Some other things I'm planning on doing this week:
- migrate existing services to podman quadlet from docker compose - will make each existing service into a pod and play w/ pod networking
- set up technitium - tested it locally and it worked well, so just need to move it and configure it; hope to use it as the primary DNS for my house
- set up owncloud ocis - there's a new POSIX FS option, which was my main hangup when I last looked into a nextcloud alternative (I only need storage + collabora)

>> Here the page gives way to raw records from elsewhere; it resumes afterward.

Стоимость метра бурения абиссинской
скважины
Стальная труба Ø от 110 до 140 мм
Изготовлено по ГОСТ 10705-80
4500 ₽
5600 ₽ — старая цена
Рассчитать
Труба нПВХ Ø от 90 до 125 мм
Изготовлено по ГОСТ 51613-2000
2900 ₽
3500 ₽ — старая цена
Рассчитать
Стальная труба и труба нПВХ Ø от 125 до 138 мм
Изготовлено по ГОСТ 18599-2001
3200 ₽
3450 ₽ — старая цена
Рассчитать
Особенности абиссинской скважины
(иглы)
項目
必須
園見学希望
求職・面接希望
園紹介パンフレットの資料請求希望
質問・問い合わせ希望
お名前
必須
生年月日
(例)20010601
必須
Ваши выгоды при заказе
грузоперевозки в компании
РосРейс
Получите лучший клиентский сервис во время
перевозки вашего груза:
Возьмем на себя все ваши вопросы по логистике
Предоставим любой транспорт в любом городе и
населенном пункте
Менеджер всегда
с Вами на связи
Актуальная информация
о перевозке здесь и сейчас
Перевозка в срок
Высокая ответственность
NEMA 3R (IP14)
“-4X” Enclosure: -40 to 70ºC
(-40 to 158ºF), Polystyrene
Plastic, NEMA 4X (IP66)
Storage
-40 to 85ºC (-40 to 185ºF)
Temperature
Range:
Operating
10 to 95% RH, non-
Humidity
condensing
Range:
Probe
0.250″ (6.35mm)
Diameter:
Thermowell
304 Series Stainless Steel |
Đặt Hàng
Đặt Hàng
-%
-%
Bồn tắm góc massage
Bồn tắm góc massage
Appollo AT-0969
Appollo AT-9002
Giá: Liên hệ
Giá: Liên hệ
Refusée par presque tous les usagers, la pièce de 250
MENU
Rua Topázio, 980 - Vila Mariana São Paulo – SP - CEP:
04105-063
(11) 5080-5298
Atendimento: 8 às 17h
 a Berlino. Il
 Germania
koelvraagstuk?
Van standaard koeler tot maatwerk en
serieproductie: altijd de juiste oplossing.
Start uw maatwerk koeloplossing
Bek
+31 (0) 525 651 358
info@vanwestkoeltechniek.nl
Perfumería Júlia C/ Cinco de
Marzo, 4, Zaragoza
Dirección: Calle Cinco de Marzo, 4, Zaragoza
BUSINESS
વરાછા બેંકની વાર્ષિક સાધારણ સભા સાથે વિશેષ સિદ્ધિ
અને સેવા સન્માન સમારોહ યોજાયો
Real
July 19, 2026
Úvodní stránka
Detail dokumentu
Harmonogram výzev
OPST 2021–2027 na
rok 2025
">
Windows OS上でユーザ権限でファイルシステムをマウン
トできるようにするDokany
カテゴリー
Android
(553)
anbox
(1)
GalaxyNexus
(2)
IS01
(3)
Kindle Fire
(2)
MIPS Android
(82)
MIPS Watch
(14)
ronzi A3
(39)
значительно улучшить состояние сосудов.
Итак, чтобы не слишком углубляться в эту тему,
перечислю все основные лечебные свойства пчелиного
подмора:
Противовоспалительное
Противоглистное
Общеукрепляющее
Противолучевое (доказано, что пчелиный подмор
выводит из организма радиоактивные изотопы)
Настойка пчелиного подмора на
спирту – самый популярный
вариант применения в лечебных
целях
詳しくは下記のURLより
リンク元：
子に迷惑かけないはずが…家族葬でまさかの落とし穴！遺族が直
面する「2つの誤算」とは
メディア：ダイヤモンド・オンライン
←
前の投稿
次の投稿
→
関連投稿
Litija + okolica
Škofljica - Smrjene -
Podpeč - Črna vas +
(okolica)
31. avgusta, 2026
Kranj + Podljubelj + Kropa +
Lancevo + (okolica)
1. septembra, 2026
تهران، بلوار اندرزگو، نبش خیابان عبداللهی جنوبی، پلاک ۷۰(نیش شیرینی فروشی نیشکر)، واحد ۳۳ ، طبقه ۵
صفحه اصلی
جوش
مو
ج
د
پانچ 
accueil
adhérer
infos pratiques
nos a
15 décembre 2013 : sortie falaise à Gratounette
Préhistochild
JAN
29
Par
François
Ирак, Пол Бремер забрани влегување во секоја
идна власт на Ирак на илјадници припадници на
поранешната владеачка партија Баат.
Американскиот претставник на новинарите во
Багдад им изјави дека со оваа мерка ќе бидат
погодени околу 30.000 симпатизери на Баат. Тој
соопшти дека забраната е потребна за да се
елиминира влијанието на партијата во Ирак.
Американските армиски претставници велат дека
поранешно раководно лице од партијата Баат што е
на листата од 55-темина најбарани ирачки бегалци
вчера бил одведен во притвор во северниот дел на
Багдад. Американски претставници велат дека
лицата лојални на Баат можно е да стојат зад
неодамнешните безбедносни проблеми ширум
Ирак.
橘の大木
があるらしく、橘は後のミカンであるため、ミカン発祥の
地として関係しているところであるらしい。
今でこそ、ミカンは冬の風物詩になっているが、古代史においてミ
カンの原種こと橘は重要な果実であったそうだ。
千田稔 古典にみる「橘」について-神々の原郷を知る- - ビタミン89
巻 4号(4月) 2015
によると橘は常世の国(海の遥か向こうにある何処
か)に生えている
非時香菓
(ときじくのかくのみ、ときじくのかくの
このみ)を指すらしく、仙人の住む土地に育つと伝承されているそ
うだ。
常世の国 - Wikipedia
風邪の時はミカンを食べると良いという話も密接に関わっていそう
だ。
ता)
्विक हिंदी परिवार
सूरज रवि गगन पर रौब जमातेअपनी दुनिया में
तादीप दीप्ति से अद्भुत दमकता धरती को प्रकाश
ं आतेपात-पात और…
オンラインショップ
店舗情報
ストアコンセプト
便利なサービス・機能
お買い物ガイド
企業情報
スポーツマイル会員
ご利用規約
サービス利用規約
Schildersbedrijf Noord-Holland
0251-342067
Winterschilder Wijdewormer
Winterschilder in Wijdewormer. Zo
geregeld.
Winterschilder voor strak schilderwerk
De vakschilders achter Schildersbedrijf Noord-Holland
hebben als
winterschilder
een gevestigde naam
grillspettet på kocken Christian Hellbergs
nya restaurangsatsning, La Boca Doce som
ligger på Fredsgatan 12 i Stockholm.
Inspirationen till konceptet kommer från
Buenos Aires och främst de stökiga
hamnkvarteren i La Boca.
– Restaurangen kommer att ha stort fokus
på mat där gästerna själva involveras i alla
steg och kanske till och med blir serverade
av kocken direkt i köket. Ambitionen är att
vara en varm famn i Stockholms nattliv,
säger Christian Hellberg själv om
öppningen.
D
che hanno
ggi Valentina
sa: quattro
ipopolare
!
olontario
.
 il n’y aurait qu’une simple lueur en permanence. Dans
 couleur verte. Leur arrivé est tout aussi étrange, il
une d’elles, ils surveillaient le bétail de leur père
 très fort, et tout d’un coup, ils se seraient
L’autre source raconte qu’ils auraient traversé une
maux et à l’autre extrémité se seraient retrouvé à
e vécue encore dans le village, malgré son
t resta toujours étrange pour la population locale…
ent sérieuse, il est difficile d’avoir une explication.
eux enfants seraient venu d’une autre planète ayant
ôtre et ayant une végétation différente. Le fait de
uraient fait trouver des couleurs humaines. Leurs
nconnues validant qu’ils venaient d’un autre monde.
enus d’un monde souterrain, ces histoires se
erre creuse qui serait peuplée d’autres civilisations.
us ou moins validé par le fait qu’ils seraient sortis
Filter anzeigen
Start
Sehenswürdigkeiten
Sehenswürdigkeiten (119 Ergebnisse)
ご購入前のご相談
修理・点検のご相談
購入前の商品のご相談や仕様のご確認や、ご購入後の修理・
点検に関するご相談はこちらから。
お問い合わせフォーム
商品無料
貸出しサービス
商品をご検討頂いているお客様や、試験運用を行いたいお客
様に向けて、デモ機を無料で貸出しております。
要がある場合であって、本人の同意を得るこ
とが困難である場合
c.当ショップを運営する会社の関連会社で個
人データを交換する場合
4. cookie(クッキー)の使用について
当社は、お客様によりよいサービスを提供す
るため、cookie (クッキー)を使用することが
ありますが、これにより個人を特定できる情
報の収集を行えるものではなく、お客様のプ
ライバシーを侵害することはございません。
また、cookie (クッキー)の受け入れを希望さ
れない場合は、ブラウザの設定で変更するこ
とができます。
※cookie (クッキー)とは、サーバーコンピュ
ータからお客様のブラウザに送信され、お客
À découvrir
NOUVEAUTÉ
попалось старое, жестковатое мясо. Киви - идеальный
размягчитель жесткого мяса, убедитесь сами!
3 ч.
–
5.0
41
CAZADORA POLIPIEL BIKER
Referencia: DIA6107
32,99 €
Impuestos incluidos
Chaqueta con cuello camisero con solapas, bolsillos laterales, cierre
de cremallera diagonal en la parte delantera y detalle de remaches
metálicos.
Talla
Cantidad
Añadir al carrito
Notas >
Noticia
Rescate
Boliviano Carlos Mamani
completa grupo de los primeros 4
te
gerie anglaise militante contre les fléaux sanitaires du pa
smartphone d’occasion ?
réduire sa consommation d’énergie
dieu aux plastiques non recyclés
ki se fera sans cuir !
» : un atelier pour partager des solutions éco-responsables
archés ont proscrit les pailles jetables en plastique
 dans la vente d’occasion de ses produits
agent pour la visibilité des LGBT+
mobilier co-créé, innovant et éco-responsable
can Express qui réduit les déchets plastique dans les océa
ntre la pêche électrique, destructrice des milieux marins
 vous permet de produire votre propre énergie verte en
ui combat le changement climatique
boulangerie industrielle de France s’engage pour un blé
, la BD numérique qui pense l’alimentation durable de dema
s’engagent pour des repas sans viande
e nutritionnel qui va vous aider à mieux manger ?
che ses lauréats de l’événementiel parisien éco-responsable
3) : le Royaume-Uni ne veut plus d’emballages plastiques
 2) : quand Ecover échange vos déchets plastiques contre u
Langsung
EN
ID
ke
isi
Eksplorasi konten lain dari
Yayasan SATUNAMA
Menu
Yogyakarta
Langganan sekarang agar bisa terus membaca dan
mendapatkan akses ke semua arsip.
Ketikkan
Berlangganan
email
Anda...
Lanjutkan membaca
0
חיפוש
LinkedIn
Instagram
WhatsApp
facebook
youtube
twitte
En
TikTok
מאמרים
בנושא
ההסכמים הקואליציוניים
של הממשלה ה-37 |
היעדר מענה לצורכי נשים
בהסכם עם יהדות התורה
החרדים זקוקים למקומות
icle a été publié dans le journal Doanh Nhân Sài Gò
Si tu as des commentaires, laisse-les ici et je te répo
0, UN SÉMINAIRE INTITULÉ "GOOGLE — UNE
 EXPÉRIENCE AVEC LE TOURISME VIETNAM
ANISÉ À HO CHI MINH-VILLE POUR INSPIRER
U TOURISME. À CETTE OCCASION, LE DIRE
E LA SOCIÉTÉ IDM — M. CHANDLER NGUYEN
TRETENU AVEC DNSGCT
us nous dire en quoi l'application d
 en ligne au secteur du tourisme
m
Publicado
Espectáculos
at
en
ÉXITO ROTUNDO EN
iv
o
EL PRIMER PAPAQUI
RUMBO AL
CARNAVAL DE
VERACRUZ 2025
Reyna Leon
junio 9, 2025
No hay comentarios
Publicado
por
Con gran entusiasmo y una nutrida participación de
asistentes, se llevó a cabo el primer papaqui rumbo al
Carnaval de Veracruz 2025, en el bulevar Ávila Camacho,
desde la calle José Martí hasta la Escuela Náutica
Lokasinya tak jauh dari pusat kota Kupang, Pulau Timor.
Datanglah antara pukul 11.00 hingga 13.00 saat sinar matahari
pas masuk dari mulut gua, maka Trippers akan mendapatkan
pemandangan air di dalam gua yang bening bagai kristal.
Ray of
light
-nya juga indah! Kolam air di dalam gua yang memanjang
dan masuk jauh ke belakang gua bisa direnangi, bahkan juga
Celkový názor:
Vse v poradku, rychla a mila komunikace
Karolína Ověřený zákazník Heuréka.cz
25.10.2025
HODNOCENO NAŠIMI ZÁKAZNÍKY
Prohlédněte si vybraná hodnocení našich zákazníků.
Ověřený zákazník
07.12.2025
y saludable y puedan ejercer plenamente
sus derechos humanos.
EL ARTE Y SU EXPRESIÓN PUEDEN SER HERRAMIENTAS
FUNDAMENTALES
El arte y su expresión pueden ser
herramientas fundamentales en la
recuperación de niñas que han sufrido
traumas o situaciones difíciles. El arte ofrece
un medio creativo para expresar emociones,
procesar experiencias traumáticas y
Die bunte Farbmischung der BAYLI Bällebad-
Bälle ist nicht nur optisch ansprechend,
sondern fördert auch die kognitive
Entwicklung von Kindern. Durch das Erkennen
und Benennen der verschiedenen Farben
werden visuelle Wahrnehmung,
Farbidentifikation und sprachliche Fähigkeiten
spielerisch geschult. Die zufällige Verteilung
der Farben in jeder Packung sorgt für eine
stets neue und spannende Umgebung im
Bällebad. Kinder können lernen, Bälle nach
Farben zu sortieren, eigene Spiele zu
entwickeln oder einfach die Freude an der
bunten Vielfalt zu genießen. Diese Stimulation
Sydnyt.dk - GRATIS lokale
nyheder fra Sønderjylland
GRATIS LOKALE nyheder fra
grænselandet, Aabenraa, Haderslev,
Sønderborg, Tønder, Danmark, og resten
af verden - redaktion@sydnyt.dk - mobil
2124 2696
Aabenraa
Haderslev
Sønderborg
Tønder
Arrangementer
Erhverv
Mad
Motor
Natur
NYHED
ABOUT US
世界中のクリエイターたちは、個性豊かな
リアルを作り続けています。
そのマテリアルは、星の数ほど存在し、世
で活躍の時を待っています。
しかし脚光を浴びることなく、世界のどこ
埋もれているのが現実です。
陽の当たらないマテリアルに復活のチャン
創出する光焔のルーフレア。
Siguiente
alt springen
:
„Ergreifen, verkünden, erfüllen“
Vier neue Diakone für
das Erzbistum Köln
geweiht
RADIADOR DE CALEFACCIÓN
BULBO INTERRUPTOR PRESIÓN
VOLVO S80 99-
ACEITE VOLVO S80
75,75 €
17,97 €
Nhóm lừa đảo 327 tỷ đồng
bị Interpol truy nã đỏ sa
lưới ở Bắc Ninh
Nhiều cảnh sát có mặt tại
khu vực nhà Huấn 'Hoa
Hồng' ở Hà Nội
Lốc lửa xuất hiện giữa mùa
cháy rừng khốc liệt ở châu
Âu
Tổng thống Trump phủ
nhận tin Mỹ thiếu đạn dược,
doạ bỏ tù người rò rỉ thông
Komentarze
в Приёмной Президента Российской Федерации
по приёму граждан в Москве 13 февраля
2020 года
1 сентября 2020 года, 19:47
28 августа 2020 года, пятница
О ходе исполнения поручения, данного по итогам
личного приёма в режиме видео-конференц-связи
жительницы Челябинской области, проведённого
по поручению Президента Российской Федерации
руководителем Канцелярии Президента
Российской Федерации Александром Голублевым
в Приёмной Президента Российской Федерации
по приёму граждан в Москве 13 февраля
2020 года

- probably some kind of dashboard, because the number of services I host is getting a bit long
If I get time, I want to install openSUSE MicroOS onto my NAS and start migrating everything to it (from openSUSE Leap). I really like the idea of an immutable base OS, and my NAS is already 90% containers (pretty much just Samba left). I need to fix some permission issues anyway (keep having to chown
my videos so samba and jellyfin can work together), and this should make things a bit more obvious.
I'll probably also start a blog about my self-hosting journey, because the info around podman is kinda sparse, especially when it comes to quadlet.
Just found Redirecterr and set that up, but that’s just for me since no one else seems to use Overseerr.
Purchased a new to me EOL enterprise switch that will enable me to expand my network while replacing existing hardware that is limited. It also enables me to move to 10G networking woot!
I run everything off my gaming rig, so maintenance is kinda already a part of it.
I just don't really look forward to the day I need to reinstall :p
Spring break so nothing this weekend. I need to figure out backups and then common passwords/logins for my family.
After just about a month of hosting some things on a Raspberry Pi 4, I think it's about time to work on repurposing this mini PC that hasn't been doing much the last few years and keep growing my services.
To that end, can anyone point me to a good, thorough guide to getting going with Sonarr? I installed it, but then realized I needed to add a client and Prowlarr and I feel like I just started in the middle.
Had the intention of making a hidden TOR website version for all my websites but I'm sick
Oh, sounds pretty cool, I have never looked into that.
I need to migrate off Docker Desktop for Windows and Storage Spaces but I fear the process will be difficult due to my data volume and the stupidity of Windows. I should never have gone Windows, but I wanted to use Steam Big Picture off the media PC and didn't want to deal with getting that functional on Linux.
But Docker Desktop for Windows keeps crashing WSL and bricking the network devices randomly, and also continuously grows memory consumption until the machine reboots. Piece of shit.
I'm working on my first kubernetes cluster. I'm trying to set the systems up with NixOS. I can get a kublet and a control plane running. But I'm getting permission errors when trying to use kubectl rootless on the system running the control plane. I think I figured out which file i need to change, now I just want to record that change in my configuration.nix.
I'm curious how this goes for you. I run all my machines on NixOS except my k8s cluster which is Talos for now. I have been thinking of switching to Nix for that too.
Added extra disks to TrueNAS, got Seafile up and running in a Proxmox VM. Now I'm about to start fiddling with SAS to 4x Sata to get the front drive bays working. Keepin' busy!
I've been hosting Emby forever (and the requisite software to acquire content 😉).
Recently I added Nextcloud to facilitate cutting several Google products out of my life. Combined with a few FOSS apps, it's currently doing the job of Drive (storage) and Keep (notes), and I'm planning to move my contacts and calendar this week.
I got a Matrix server set up with conduwuit but the problem is that none of my friends are on there so I don't use it. The one friend I made the damn thing for so we could chat just started going through a bunch of personal stuff so now it won't be used for a while. FML.
a Plex server.
Fumbling around with k3s to get my toes into deploying a Kubernetes cluster from scratch for the first time ever. No real long term usage planned, just some testing to gather experience.